When we format a document in Word, we don’t care how formatting is implemented technically and we don’t need to know anything about programming. Looks like the same attitude is imparted to students of Stats. Few people notice a big difference. When we format a document, we have an idea of what we want and test the result against that idea. In Stats, the idea has to be translated to a formula, and the software output has to be translated into a formula for interpretation.

I understand that, for the majority of Stats students, the amount of algebra I use in some of my posts is not accessible. However, the opposite tendency of telling students that they don’t need to remember any formulas is unproductive. It’s only by memorizing and reproducing equations that they can augment their algebraic proficiency. Stats is largely a mental science. To improve mental activity, you have to engage in one.

**Suggestion**. Instead of “this course is non-calculus-based”, say: the course develops the ability to interpret equations and translate ideas to formulas.
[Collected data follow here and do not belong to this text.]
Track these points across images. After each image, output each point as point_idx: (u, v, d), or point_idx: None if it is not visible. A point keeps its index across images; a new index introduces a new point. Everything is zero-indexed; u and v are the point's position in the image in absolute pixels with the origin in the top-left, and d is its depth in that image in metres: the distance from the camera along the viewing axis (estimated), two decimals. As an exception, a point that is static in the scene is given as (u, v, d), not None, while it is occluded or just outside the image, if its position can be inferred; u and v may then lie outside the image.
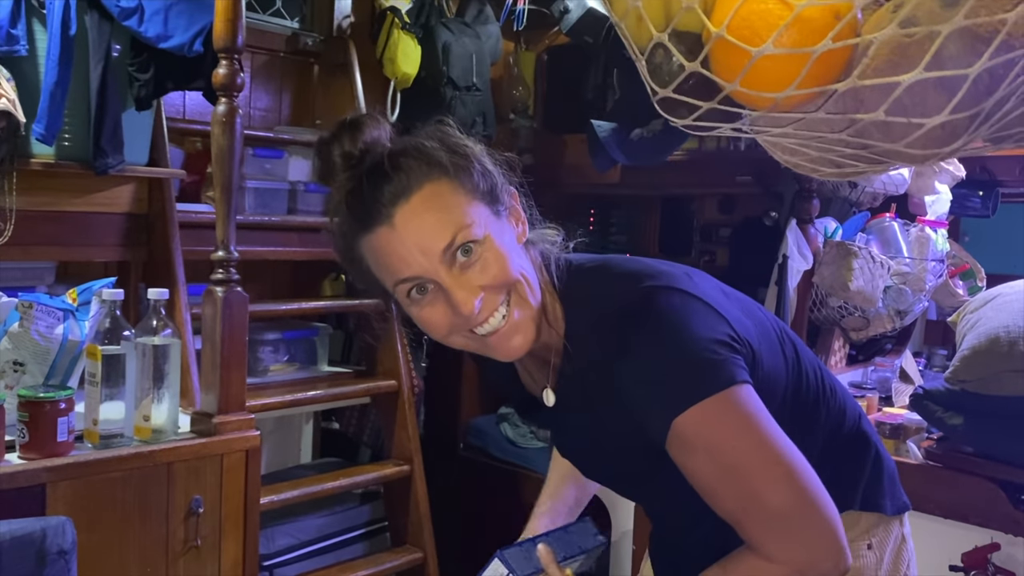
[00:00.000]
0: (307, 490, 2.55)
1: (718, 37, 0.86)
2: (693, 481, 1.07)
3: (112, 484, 1.91)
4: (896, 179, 2.51)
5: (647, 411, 1.05)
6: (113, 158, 2.17)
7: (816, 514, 1.04)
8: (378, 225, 1.04)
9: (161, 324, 1.99)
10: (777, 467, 1.03)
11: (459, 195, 1.05)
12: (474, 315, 1.05)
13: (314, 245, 2.83)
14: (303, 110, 3.16)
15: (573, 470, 1.45)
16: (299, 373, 2.90)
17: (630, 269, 1.13)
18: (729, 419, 1.02)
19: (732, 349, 1.05)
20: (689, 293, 1.07)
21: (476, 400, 3.77)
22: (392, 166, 1.04)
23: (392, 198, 1.03)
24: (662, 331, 1.04)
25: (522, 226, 1.13)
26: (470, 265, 1.04)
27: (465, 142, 1.09)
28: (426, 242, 1.03)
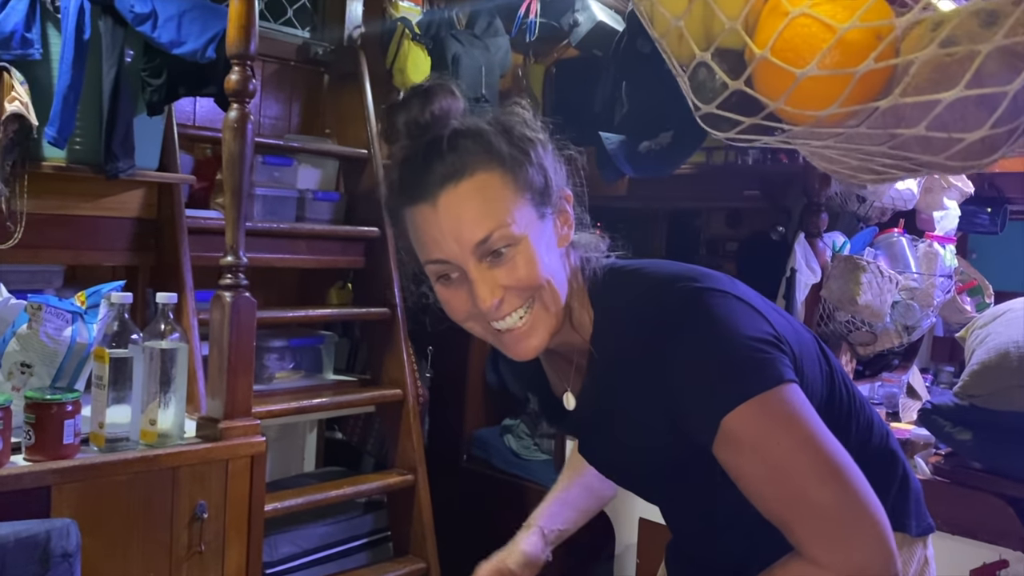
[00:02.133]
0: (311, 498, 2.54)
1: (762, 59, 0.87)
2: (740, 482, 1.05)
3: (117, 488, 1.90)
4: (904, 194, 2.51)
5: (694, 411, 1.04)
6: (124, 162, 2.18)
7: (866, 515, 1.01)
8: (422, 201, 1.05)
9: (169, 328, 1.99)
10: (826, 466, 1.01)
11: (507, 190, 1.04)
12: (492, 311, 1.06)
13: (322, 253, 2.84)
14: (313, 119, 3.17)
15: (586, 478, 1.44)
16: (304, 381, 2.90)
17: (669, 272, 1.12)
18: (778, 416, 1.01)
19: (778, 348, 1.04)
20: (732, 294, 1.07)
21: (480, 411, 3.76)
22: (450, 145, 1.04)
23: (441, 179, 1.03)
24: (708, 330, 1.03)
25: (567, 229, 1.12)
26: (499, 264, 1.04)
27: (531, 135, 1.08)
28: (462, 231, 1.03)
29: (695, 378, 1.03)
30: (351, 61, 3.06)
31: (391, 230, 2.99)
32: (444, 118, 1.06)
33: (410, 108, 1.06)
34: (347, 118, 3.08)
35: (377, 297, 2.93)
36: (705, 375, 1.03)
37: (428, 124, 1.05)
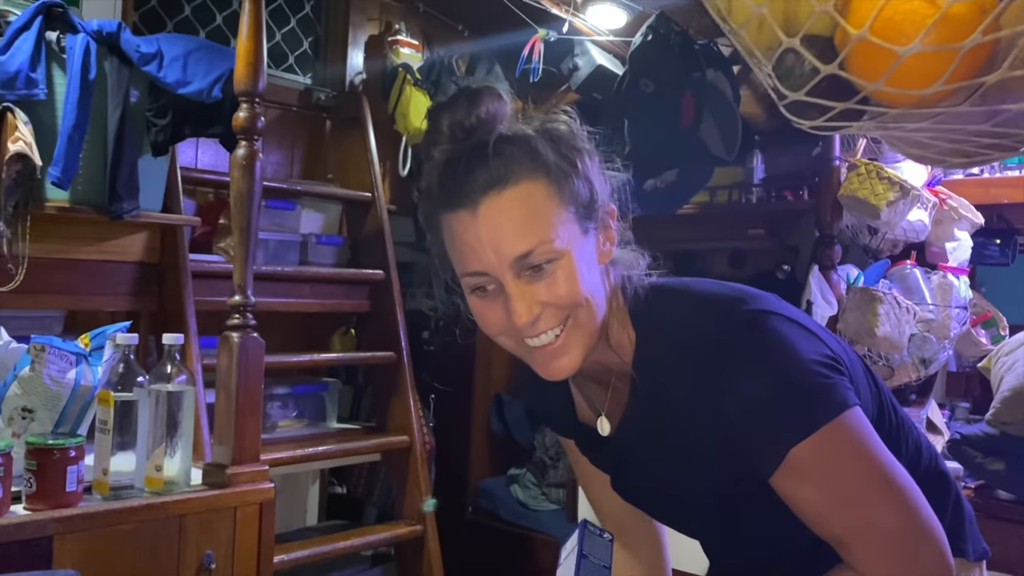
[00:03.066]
0: (319, 549, 2.45)
1: (860, 38, 0.85)
2: (800, 508, 1.02)
3: (122, 537, 1.82)
4: (916, 226, 2.49)
5: (757, 441, 1.00)
6: (128, 203, 2.14)
7: (930, 538, 1.00)
8: (462, 208, 1.00)
9: (176, 370, 1.92)
10: (891, 490, 0.99)
11: (551, 203, 1.00)
12: (527, 328, 1.02)
13: (326, 297, 2.79)
14: (315, 164, 3.15)
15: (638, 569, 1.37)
16: (308, 429, 2.82)
17: (719, 293, 1.07)
18: (845, 445, 0.99)
19: (838, 371, 1.01)
20: (788, 317, 1.03)
21: (484, 461, 3.68)
22: (495, 151, 1.00)
23: (484, 186, 0.99)
24: (769, 357, 0.99)
25: (609, 245, 1.07)
26: (539, 279, 1.00)
27: (578, 145, 1.04)
28: (502, 244, 0.99)
29: (758, 408, 0.98)
30: (353, 106, 3.05)
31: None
32: (490, 122, 1.02)
33: (456, 109, 1.02)
34: (349, 163, 3.06)
35: (382, 341, 2.87)
36: (769, 405, 0.98)
37: (473, 127, 1.01)
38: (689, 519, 1.22)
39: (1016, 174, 2.62)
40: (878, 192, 2.29)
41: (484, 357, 3.60)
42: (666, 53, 2.76)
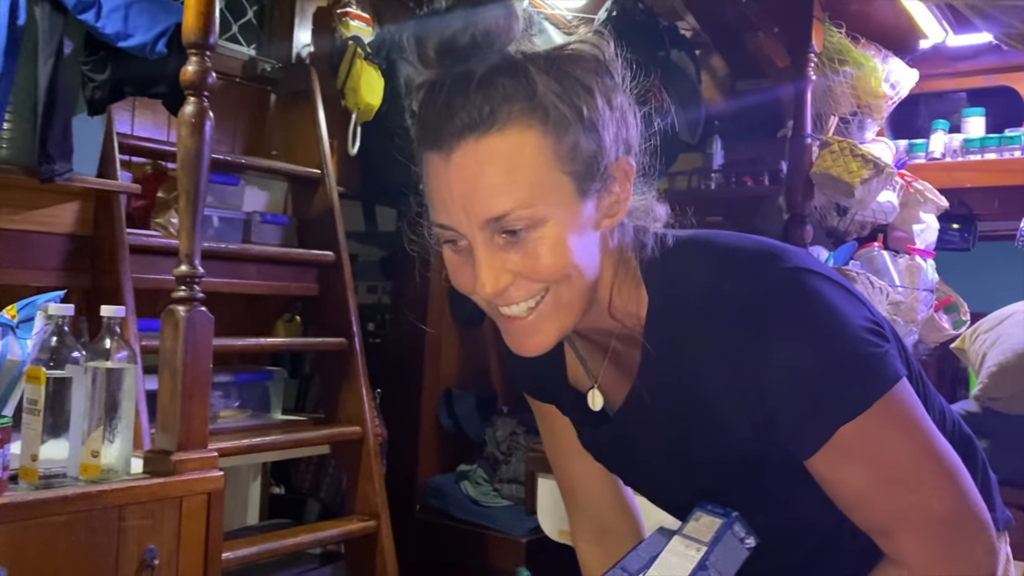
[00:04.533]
0: (268, 546, 2.28)
1: None
2: (840, 492, 0.91)
3: (54, 530, 1.62)
4: (885, 207, 2.46)
5: (800, 419, 0.87)
6: (60, 165, 1.95)
7: (977, 519, 0.90)
8: (436, 149, 0.85)
9: (116, 345, 1.74)
10: (941, 471, 0.89)
11: (542, 158, 0.84)
12: (495, 297, 0.87)
13: (272, 278, 2.62)
14: (258, 140, 2.97)
15: None
16: (251, 420, 2.64)
17: (749, 248, 0.92)
18: (897, 422, 0.87)
19: (885, 338, 0.89)
20: (828, 276, 0.89)
21: (433, 458, 3.53)
22: (482, 83, 0.83)
23: (461, 128, 0.83)
24: (815, 325, 0.85)
25: (616, 209, 0.90)
26: (514, 246, 0.85)
27: (591, 82, 0.86)
28: (474, 202, 0.84)
29: (803, 382, 0.86)
30: (301, 79, 2.89)
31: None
32: (489, 44, 0.84)
33: (449, 22, 0.84)
34: (296, 139, 2.89)
35: (332, 327, 2.71)
36: (816, 379, 0.85)
37: (467, 50, 0.84)
38: (694, 498, 1.06)
39: (978, 158, 2.62)
40: (852, 170, 2.24)
41: (434, 350, 3.46)
42: (632, 29, 2.68)
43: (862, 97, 2.43)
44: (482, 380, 3.59)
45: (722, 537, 0.94)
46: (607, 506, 1.22)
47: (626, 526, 1.23)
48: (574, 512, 1.25)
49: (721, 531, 0.95)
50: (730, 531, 0.95)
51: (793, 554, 1.05)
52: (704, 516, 0.97)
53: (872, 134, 2.63)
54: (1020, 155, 2.53)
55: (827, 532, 1.00)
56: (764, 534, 1.05)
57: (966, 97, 2.95)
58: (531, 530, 3.06)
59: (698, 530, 0.96)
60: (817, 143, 2.48)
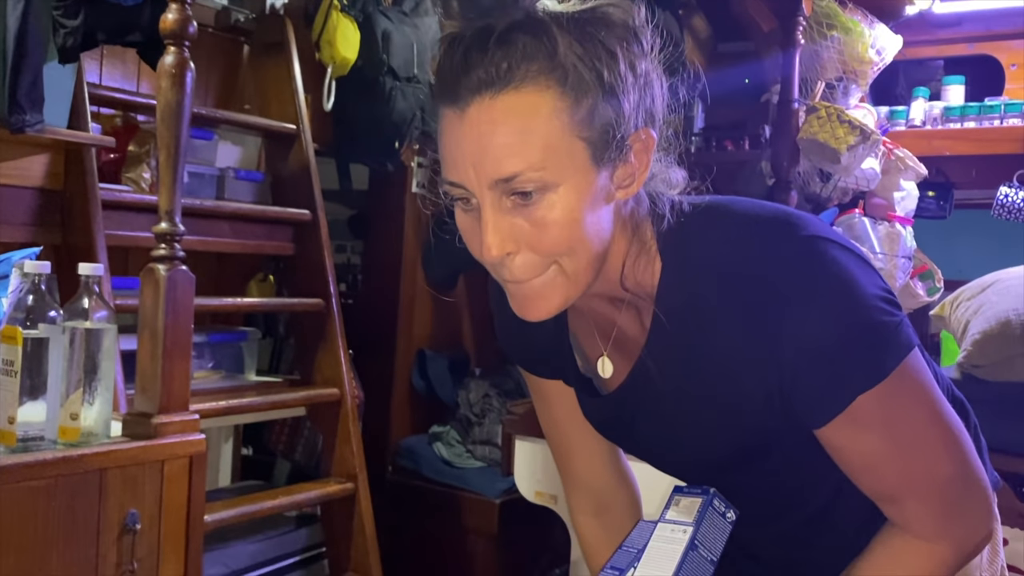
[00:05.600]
0: (247, 509, 2.24)
1: None
2: (851, 460, 0.92)
3: (33, 495, 1.57)
4: (868, 173, 2.47)
5: (817, 389, 0.87)
6: (32, 115, 1.86)
7: (977, 481, 0.94)
8: (451, 105, 0.83)
9: (95, 305, 1.68)
10: (949, 436, 0.91)
11: (557, 120, 0.81)
12: (496, 264, 0.86)
13: (246, 237, 2.55)
14: (230, 93, 2.88)
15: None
16: (224, 382, 2.58)
17: (765, 215, 0.91)
18: (911, 390, 0.89)
19: (898, 306, 0.89)
20: (844, 245, 0.90)
21: (406, 420, 3.51)
22: (501, 40, 0.80)
23: (478, 84, 0.81)
24: (833, 294, 0.85)
25: (632, 180, 0.88)
26: (523, 210, 0.83)
27: (615, 48, 0.83)
28: (484, 161, 0.82)
29: (823, 352, 0.86)
30: (275, 31, 2.79)
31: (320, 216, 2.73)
32: (513, 1, 0.82)
33: None
34: (270, 93, 2.80)
35: (308, 288, 2.65)
36: (835, 349, 0.85)
37: (490, 4, 0.82)
38: (701, 472, 1.07)
39: (958, 126, 2.64)
40: (839, 135, 2.24)
41: (407, 311, 3.42)
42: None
43: (849, 63, 2.42)
44: (455, 342, 3.57)
45: (705, 514, 0.95)
46: (606, 481, 1.21)
47: (625, 500, 1.23)
48: (572, 487, 1.24)
49: (702, 509, 0.96)
50: (711, 507, 0.96)
51: (791, 522, 1.07)
52: (683, 499, 0.99)
53: (856, 100, 2.63)
54: (999, 124, 2.55)
55: (825, 502, 1.02)
56: (763, 504, 1.06)
57: (943, 65, 2.96)
58: (504, 491, 3.07)
59: (680, 513, 0.97)
60: (804, 108, 2.47)
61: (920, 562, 0.93)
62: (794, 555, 1.08)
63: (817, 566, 1.02)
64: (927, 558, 0.93)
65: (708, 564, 0.93)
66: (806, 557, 1.06)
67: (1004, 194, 2.46)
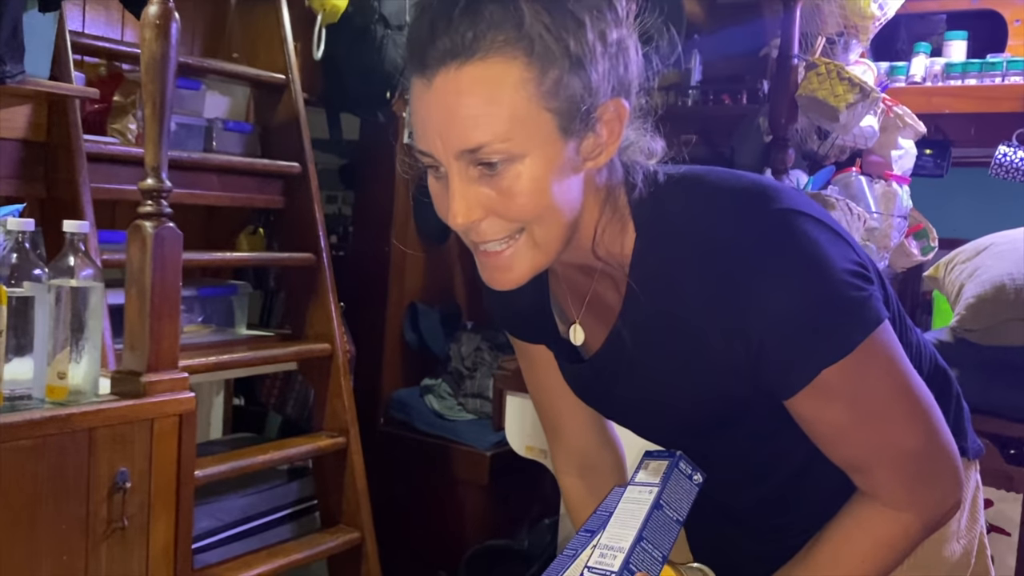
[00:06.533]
0: (237, 464, 2.24)
1: None
2: (818, 430, 0.94)
3: (21, 455, 1.56)
4: (866, 131, 2.44)
5: (784, 361, 0.88)
6: (12, 66, 1.81)
7: (947, 455, 0.96)
8: (420, 74, 0.83)
9: (81, 262, 1.65)
10: (917, 408, 0.93)
11: (523, 91, 0.81)
12: (467, 229, 0.87)
13: (236, 190, 2.51)
14: (217, 43, 2.81)
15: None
16: (215, 336, 2.57)
17: (739, 187, 0.91)
18: (877, 363, 0.90)
19: (868, 280, 0.90)
20: (816, 217, 0.90)
21: (397, 372, 3.51)
22: (467, 8, 0.80)
23: (443, 54, 0.81)
24: (803, 268, 0.86)
25: (601, 151, 0.88)
26: (489, 179, 0.84)
27: (584, 17, 0.82)
28: (450, 131, 0.82)
29: (788, 325, 0.86)
30: (264, -24, 2.72)
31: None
32: None
33: None
34: (258, 41, 2.73)
35: (298, 242, 2.63)
36: (801, 322, 0.86)
37: None
38: (673, 437, 1.09)
39: (959, 83, 2.60)
40: (838, 93, 2.21)
41: (398, 264, 3.40)
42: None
43: (850, 18, 2.38)
44: (447, 295, 3.56)
45: (670, 476, 0.98)
46: (591, 441, 1.23)
47: (610, 461, 1.24)
48: (557, 447, 1.25)
49: (668, 470, 0.98)
50: (676, 469, 0.99)
51: (767, 487, 1.09)
52: (651, 462, 1.02)
53: (856, 56, 2.59)
54: (1001, 81, 2.52)
55: (800, 466, 1.04)
56: (740, 469, 1.08)
57: (946, 20, 2.91)
58: (495, 444, 3.09)
59: (648, 475, 1.00)
60: (803, 64, 2.43)
61: (886, 529, 0.95)
62: (774, 519, 1.10)
63: (798, 529, 1.03)
64: (893, 525, 0.95)
65: (674, 523, 0.96)
66: (786, 521, 1.08)
67: (1003, 153, 2.43)
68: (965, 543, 1.12)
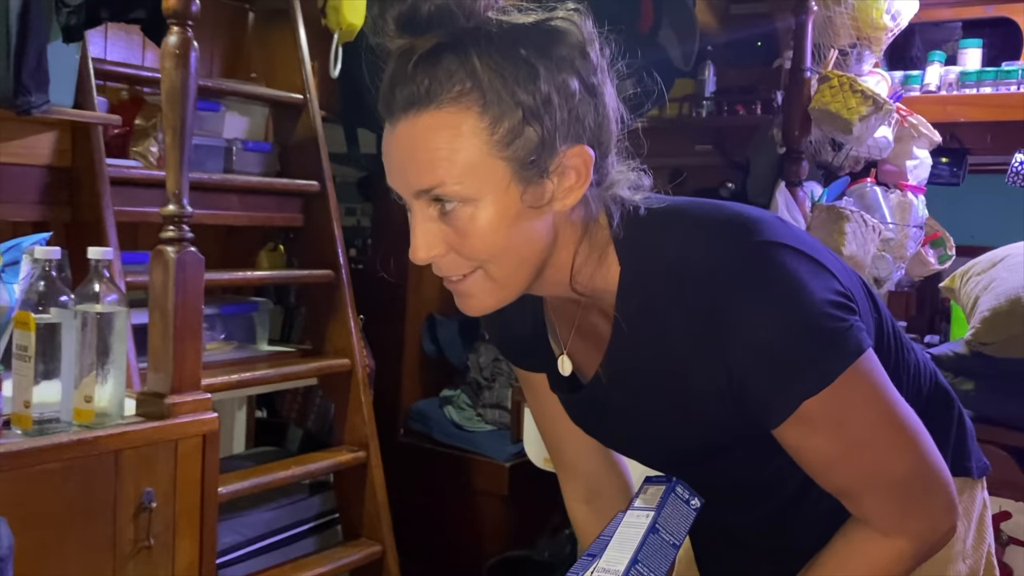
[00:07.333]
0: (260, 480, 2.28)
1: None
2: (805, 458, 0.95)
3: (50, 477, 1.61)
4: (880, 142, 2.44)
5: (765, 393, 0.90)
6: (37, 96, 1.85)
7: (938, 480, 0.96)
8: (386, 119, 0.88)
9: (105, 289, 1.69)
10: (902, 436, 0.94)
11: (476, 139, 0.85)
12: (426, 263, 0.90)
13: (256, 209, 2.55)
14: (236, 63, 2.86)
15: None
16: (237, 353, 2.61)
17: (721, 218, 0.93)
18: (859, 393, 0.91)
19: (852, 311, 0.91)
20: (797, 248, 0.91)
21: (416, 383, 3.54)
22: (425, 63, 0.84)
23: (403, 103, 0.85)
24: (782, 301, 0.88)
25: (568, 194, 0.89)
26: (446, 219, 0.87)
27: (539, 74, 0.84)
28: (407, 173, 0.87)
29: (768, 358, 0.88)
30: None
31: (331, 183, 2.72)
32: (447, 18, 0.84)
33: None
34: (276, 61, 2.77)
35: (318, 258, 2.66)
36: (781, 355, 0.88)
37: (424, 22, 0.84)
38: (669, 462, 1.10)
39: (973, 92, 2.59)
40: (851, 106, 2.21)
41: (416, 276, 3.43)
42: (629, -50, 2.58)
43: (862, 29, 2.38)
44: (465, 306, 3.58)
45: (667, 500, 1.00)
46: (596, 468, 1.24)
47: (615, 486, 1.25)
48: (564, 474, 1.27)
49: (664, 495, 1.00)
50: (673, 493, 1.01)
51: (765, 511, 1.09)
52: (650, 487, 1.04)
53: (869, 66, 2.59)
54: (1016, 90, 2.51)
55: (795, 492, 1.05)
56: (736, 494, 1.10)
57: (961, 27, 2.90)
58: (514, 454, 3.11)
59: (646, 500, 1.02)
60: (816, 77, 2.43)
61: (879, 555, 0.96)
62: (775, 542, 1.11)
63: (799, 552, 1.04)
64: (886, 551, 0.95)
65: (670, 547, 0.98)
66: (787, 544, 1.08)
67: (1019, 161, 2.43)
68: (971, 563, 1.13)
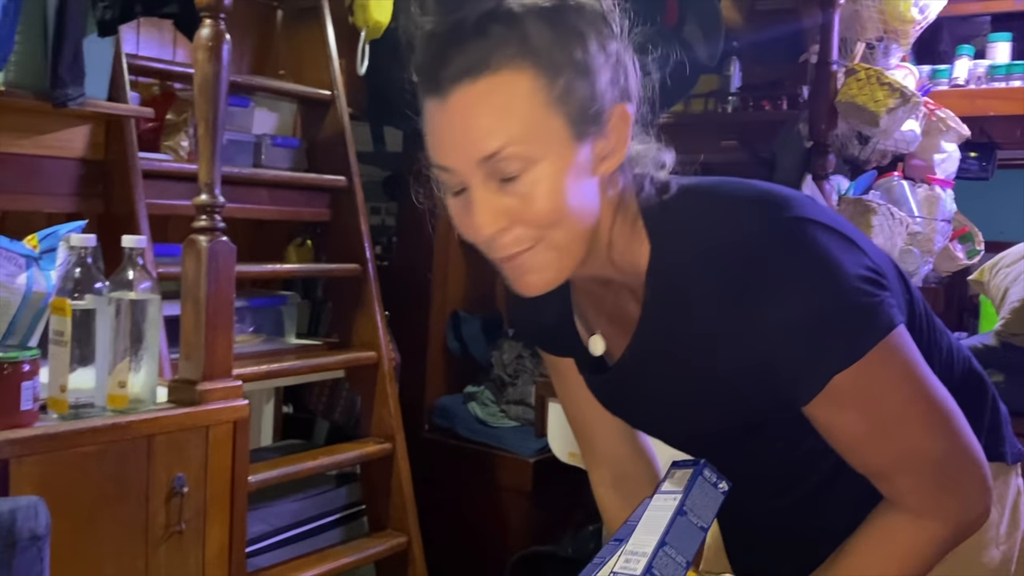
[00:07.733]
0: (288, 469, 2.31)
1: None
2: (836, 437, 0.94)
3: (85, 460, 1.64)
4: (908, 136, 2.43)
5: (796, 368, 0.90)
6: (73, 89, 1.89)
7: (972, 461, 0.95)
8: (433, 95, 0.88)
9: (139, 276, 1.72)
10: (936, 414, 0.93)
11: (536, 98, 0.86)
12: (489, 243, 0.90)
13: (284, 203, 2.58)
14: (264, 60, 2.89)
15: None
16: (265, 345, 2.64)
17: (751, 196, 0.94)
18: (890, 369, 0.90)
19: (883, 286, 0.91)
20: (827, 225, 0.91)
21: (441, 379, 3.56)
22: (476, 31, 0.85)
23: (457, 72, 0.85)
24: (813, 276, 0.88)
25: (613, 155, 0.91)
26: (510, 188, 0.87)
27: (585, 28, 0.87)
28: (469, 140, 0.86)
29: (799, 333, 0.88)
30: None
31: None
32: None
33: None
34: (304, 58, 2.80)
35: (345, 253, 2.69)
36: (811, 330, 0.88)
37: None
38: (700, 443, 1.10)
39: (1003, 85, 2.58)
40: (878, 98, 2.21)
41: (440, 272, 3.45)
42: (653, -54, 2.59)
43: (890, 22, 2.37)
44: (488, 303, 3.60)
45: (694, 483, 0.98)
46: (623, 452, 1.24)
47: (643, 471, 1.25)
48: (591, 460, 1.27)
49: (692, 479, 0.99)
50: (701, 476, 0.99)
51: (796, 495, 1.09)
52: (677, 471, 1.02)
53: (896, 60, 2.58)
54: (1046, 83, 2.49)
55: (827, 475, 1.04)
56: (766, 477, 1.09)
57: (990, 21, 2.88)
58: (538, 450, 3.11)
59: (673, 484, 1.01)
60: (842, 70, 2.43)
61: (912, 537, 0.95)
62: (805, 527, 1.10)
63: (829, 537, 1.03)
64: (920, 533, 0.95)
65: (698, 530, 0.97)
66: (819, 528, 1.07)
67: (1049, 155, 2.41)
68: (1005, 549, 1.11)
The way most AP Stats books are written does not give any idea as to what comes from where. When I was a bachelor student, I was looking for explanations, and I would hate reading one of today’s AP Stats textbooks. For those who think, memorizing a bunch of recipes, without seeing the logical links, is a nightmare. In some cases, the absence of logic leads to statements that are plain wrong. Just following the logical sequence will put the pieces of the puzzle together.

20

Nov 16

ANOVA: the artefact that survives because of the College Board

- The common argument in favor of using ANOVA is that "The methods introduced in this chapter [Comparing Groups: Analysis of Variance Methods] apply when a quantitative response variable has a categorical explanatory variable" (Agresti and Franklin, p. 680). However, categorical explanatory variables can be replaced by indicator (dummy) variables, and then regression methods can be used to study dependences involving categorical variables. On p. 695, the authors admit that "ANOVA can be presented as a special case of multiple regression".
- In terms of knowledge of basic statistical ideas (hypothesis testing, F statistics, significance level), ANOVA doesn't add any value. Those, who have mastered these basic ideas, will not have problems learning ANOVA at their workplace if they have to. There is no need to burden everybody with this stuff "just in case".
- The explanation of ANOVA is accompanied with definitions of the within-groups variance estimate and between-groups variance estimate (Agresti and Franklin, p. 686). Even in my courses, where I give a lot of algebra, the students don't get them unless they do a couple of theoretical exercises. At the AP Stats level, the usefulness of these definitions is nil.
- The requirement to remember how the F statistics and degrees of freedom are calculated, for the purpose of being able to interpret just one table with output from a statistical package, doesn't make sense. In my book, I have a whole chapter on ANOVA, with most derivations, and I don't remember a thing. Why torture the students?
- In the 90 years since R. Fisher has invented ANOVA, many other, more precise and versatile, statistical methods have been developed.

There are two suggestions

1) Explain just the intuition and then jump to the interpretation of output, indicating the statistic to look at, as in Table 14.14.

2) The theory of ANOVA is useful for two reasons: there is a lot of manipulation with summation signs and there is a link to regressions. Learning all this may be the only justification to study ANOVA with definitions. In my classes, this takes 6 hours.